The number of coincidences relating to this history are uncanny. I have received emails from two members of the Automatic Totalisators Limited Interest Fraternity, who have indicated they had relatives who lived in Alice Street Newtown.
Brian Campbell, who shares my initials, Christian name and Irish heritage, has been looking after a Julius Tote Shaft Adder for several years that I donated to Sydney University, which was accepted by Professor Trevor Cole in December 1991. Brian informed me that the shaft adder will be moved to the new Chau Chak Wing Museum at the university and that the catalogue reference for the shaft adder is SC2018.27, which is likely to be the final reference. Following is an extract from Brian's email on 29/04/2017 regarding Alice Street Newtown:
It is interesting that you mention Alice Street Newtown as that was the street that my grandparents lived in when they first came out from Ireland. Small world department.David Rogers, an ex RAAF F111 pilot and Air Vice Marshal as well as an honorary member of the Ipswich Turf Club when he was Base Commander of Amberley, contacted me in 2013 regarding his mother's cousin Norm Noble who worked for Automatic Totalisators Limited. I have several fond memories of Norm, as you always felt uplifted just being in his company. On 19/05/2018 David wrote the following comment which echoes Brian's above:
My grandfather lived in Alice St Newtown in 1890 and was married there in 1895 then moved out in 1898, so I would say he would have been able to resolve your dilemma about the factory. Unfortunately, he died in 1958. Sorry about that!Of particular interest is that David's comment indicates that his grandfather would have been able to resolve the dilemma as to what belonged to the Alice Street Factory, which also applies to Brian's grandparents as well.
My Grandfather bought 12 Broadford St Bexley in 1903 for 485 pounds and it remained in the family until 2015. My mother (Norm Noble's cousin) and her family lived next door!Having mentioned the Chau Chak Wing Museum at Sydney University, I will add that in August 2018, Narelle and I had lunch with Matthew Connell who is the Principal Curator at the Powerhouse Museum.
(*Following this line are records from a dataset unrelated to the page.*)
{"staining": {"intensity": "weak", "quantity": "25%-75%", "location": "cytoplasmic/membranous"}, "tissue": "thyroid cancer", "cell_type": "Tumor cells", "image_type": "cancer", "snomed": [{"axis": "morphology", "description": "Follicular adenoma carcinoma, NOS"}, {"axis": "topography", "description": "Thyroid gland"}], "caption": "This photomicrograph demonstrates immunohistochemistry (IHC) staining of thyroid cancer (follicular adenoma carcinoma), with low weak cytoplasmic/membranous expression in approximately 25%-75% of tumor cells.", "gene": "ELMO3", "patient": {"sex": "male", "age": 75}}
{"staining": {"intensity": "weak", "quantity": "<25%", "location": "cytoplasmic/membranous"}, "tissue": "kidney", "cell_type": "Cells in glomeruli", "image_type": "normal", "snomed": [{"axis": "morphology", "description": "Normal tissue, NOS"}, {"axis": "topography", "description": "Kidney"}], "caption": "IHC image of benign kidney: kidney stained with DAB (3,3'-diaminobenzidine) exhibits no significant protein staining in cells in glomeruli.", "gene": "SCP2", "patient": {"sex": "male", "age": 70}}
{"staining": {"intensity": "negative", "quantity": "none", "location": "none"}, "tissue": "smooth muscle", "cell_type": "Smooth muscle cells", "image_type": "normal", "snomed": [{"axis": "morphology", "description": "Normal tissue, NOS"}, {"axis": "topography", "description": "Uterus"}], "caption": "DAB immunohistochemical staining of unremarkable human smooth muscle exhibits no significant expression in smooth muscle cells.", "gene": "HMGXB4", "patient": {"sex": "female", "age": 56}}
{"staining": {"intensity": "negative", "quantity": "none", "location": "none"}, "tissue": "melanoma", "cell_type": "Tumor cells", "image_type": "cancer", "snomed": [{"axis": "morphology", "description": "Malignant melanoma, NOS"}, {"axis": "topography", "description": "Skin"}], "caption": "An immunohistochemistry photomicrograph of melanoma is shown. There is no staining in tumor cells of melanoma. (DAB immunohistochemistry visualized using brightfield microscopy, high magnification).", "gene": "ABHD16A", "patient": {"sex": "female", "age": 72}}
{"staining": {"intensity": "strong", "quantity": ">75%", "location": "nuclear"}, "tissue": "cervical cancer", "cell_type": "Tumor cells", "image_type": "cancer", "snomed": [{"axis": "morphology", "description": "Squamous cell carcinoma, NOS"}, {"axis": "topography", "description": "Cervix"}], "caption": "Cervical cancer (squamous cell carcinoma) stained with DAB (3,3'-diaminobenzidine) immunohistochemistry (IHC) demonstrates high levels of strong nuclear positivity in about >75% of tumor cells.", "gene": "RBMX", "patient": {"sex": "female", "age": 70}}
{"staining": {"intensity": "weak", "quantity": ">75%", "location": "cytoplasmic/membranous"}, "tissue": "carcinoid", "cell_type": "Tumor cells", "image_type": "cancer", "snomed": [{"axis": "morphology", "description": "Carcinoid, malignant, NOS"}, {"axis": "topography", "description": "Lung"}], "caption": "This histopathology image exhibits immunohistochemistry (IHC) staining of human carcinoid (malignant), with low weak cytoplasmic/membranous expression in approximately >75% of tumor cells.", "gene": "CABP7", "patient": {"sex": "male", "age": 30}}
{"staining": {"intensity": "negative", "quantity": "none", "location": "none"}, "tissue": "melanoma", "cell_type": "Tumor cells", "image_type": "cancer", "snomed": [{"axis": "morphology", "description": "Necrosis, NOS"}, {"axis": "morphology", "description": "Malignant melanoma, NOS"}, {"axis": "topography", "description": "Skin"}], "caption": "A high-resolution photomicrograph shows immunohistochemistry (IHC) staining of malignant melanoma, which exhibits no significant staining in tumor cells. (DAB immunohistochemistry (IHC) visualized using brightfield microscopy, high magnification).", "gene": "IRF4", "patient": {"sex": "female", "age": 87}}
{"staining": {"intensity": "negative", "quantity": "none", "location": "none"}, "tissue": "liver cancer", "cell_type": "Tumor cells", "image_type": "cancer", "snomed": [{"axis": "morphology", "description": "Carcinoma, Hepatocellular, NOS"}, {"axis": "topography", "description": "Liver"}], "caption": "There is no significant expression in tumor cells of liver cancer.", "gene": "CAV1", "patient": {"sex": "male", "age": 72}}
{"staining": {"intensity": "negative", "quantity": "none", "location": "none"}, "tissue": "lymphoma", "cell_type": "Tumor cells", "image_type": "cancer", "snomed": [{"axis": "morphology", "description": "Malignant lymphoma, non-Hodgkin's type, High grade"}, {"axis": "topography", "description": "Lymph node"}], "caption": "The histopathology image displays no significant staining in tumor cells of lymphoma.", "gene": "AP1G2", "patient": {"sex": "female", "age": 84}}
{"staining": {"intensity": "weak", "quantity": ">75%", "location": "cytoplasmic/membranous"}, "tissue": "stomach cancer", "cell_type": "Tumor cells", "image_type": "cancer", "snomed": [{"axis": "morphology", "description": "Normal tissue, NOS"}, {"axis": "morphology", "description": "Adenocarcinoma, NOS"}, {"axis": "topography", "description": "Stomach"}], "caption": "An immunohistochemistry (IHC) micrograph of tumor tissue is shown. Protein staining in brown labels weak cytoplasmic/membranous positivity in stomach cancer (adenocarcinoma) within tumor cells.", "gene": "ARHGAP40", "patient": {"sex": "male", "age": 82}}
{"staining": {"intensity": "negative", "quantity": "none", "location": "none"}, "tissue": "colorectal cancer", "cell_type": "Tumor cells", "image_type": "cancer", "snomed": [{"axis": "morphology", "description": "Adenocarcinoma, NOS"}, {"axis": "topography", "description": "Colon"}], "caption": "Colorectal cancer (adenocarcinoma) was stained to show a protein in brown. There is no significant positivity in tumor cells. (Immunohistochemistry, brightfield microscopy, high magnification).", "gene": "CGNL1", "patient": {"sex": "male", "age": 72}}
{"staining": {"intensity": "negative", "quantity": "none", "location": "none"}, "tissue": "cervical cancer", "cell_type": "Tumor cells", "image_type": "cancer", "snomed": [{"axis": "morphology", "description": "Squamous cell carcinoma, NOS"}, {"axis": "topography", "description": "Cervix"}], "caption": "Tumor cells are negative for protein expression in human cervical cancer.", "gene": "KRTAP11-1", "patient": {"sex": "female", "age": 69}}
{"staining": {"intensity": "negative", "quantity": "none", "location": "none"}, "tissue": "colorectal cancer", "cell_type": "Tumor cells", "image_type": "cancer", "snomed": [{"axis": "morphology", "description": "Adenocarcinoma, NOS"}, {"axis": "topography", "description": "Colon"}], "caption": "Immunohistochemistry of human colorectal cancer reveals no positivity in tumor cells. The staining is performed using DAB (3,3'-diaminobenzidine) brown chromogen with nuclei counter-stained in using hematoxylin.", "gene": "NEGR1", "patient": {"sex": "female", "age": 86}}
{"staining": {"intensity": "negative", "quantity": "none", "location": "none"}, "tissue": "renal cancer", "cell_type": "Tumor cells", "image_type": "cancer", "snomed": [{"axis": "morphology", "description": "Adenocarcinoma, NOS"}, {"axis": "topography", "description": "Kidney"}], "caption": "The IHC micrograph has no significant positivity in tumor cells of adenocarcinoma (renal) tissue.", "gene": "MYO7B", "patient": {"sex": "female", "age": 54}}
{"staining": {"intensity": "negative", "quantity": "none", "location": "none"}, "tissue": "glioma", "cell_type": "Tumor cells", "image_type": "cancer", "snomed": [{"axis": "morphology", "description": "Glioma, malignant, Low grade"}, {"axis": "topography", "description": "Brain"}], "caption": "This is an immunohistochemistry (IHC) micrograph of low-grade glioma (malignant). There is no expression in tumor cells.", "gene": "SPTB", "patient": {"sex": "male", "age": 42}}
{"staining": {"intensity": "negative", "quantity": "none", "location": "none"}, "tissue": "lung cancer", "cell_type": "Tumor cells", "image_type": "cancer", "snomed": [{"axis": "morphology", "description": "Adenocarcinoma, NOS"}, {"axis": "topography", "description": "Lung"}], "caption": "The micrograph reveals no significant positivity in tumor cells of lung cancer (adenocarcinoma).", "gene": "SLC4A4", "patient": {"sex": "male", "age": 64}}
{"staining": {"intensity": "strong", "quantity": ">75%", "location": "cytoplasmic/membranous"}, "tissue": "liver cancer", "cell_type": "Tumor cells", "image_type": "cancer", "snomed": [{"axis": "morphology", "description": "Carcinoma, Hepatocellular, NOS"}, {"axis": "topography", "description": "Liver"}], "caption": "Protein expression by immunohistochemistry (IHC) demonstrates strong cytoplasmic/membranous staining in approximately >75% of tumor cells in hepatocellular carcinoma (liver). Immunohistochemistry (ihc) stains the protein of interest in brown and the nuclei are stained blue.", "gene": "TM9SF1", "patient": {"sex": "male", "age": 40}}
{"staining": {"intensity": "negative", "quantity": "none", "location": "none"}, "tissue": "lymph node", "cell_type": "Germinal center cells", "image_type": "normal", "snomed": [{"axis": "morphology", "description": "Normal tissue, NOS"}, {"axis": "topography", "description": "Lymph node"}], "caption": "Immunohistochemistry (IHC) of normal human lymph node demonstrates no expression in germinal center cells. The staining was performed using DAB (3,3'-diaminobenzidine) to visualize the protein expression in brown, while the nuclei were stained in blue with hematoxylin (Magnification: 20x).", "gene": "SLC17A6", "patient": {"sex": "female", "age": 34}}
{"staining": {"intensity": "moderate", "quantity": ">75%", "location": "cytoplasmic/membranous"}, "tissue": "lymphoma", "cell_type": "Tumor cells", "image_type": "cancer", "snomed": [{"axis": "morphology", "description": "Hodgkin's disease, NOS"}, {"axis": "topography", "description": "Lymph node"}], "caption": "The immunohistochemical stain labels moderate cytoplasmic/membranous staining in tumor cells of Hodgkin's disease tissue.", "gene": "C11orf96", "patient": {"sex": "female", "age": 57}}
After lunch we had coffee in a building which Matthew introduced us to as it has a very novel modern architecture, which is called the Dr Chau Chak Wing Building, which is across the road from the Powerhouse Museum. Matthew is also very interested in Totalisator History and Sir George Julius. When I mentioned the Chau Chak Wing Museum at Sydney University and that the Julius Tote Shaft Adder at Sydney University was being moved into the new museum, Matthew asked who I was in contact with regarding this move. When I replied Brian Campbell, Matthew indicated that he knows Brian.